Please restate the data exactly, from the first line to the last.
[THE DATA — start]
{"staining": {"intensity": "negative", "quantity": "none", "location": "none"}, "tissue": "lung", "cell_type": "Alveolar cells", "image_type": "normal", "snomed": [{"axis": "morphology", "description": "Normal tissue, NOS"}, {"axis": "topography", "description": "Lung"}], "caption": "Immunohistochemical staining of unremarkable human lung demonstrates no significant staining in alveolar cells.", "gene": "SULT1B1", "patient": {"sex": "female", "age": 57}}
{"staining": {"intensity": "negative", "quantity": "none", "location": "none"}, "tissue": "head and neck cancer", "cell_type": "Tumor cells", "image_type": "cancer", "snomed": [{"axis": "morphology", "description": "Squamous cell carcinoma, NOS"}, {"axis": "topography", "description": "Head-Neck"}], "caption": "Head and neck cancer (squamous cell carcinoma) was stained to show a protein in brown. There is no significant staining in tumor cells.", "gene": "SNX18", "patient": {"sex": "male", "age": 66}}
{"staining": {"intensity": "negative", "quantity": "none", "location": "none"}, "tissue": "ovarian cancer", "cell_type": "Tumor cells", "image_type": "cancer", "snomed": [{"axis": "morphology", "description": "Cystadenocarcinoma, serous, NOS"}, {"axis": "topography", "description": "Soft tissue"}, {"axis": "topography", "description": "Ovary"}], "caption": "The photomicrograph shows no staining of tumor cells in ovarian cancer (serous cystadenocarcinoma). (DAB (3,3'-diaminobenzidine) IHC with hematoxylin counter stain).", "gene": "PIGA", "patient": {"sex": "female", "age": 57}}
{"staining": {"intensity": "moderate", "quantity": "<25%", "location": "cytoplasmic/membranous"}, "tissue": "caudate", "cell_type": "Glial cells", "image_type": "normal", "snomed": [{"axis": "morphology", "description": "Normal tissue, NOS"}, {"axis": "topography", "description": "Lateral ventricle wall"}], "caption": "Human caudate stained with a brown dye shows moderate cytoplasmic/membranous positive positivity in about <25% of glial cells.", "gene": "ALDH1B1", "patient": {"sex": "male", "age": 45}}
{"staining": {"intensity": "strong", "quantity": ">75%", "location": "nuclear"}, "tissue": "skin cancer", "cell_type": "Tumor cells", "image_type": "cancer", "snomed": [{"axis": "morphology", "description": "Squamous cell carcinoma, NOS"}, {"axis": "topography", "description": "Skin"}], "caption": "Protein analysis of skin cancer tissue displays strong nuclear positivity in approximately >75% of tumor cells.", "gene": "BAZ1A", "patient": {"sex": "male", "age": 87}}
[THE DATA — finish]
RESULT OF THIS EXERCISE -
{"staining": {"intensity": "negative", "quantity": "none", "location": "none"}, "tissue": "lung", "cell_type": "Alveolar cells", "image_type": "normal", "snomed": [{"axis": "morphology", "description": "Normal tissue, NOS"}, {"axis": "topography", "description": "Lung"}], "caption": "Immunohistochemical staining of unremarkable human lung demonstrates no significant staining in alveolar cells.", "gene": "SULT1B1", "patient": {"sex": "female", "age": 57}}
{"staining": {"intensity": "negative", "quantity": "none", "location": "none"}, "tissue": "head and neck cancer", "cell_type": "Tumor cells", "image_type": "cancer", "snomed": [{"axis": "morphology", "description": "Squamous cell carcinoma, NOS"}, {"axis": "topography", "description": "Head-Neck"}], "caption": "Head and neck cancer (squamous cell carcinoma) was stained to show a protein in brown. There is no significant staining in tumor cells.", "gene": "SNX18", "patient": {"sex": "male", "age": 66}}
{"staining": {"intensity": "negative", "quantity": "none", "location": "none"}, "tissue": "ovarian cancer", "cell_type": "Tumor cells", "image_type": "cancer", "snomed": [{"axis": "morphology", "description": "Cystadenocarcinoma, serous, NOS"}, {"axis": "topography", "description": "Soft tissue"}, {"axis": "topography", "description": "Ovary"}], "caption": "The photomicrograph shows no staining of tumor cells in ovarian cancer (serous cystadenocarcinoma). (DAB (3,3'-diaminobenzidine) IHC with hematoxylin counter stain).", "gene": "PIGA", "patient": {"sex": "female", "age": 57}}
{"staining": {"intensity": "moderate", "quantity": "<25%", "location": "cytoplasmic/membranous"}, "tissue": "caudate", "cell_type": "Glial cells", "image_type": "normal", "snomed": [{"axis": "morphology", "description": "Normal tissue, NOS"}, {"axis": "topography", "description": "Lateral ventricle wall"}], "caption": "Human caudate stained with a brown dye shows moderate cytoplasmic/membranous positive positivity in about <25% of glial cells.", "gene": "ALDH1B1", "patient": {"sex": "male", "age": 45}}
{"staining": {"intensity": "strong", "quantity": ">75%", "location": "nuclear"}, "tissue": "skin cancer", "cell_type": "Tumor cells", "image_type": "cancer", "snomed": [{"axis": "morphology", "description": "Squamous cell carcinoma, NOS"}, {"axis": "topography", "description": "Skin"}], "caption": "Protein analysis of skin cancer tissue displays strong nuclear positivity in approximately >75% of tumor cells.", "gene": "BAZ1A", "patient": {"sex": "male", "age": 87}}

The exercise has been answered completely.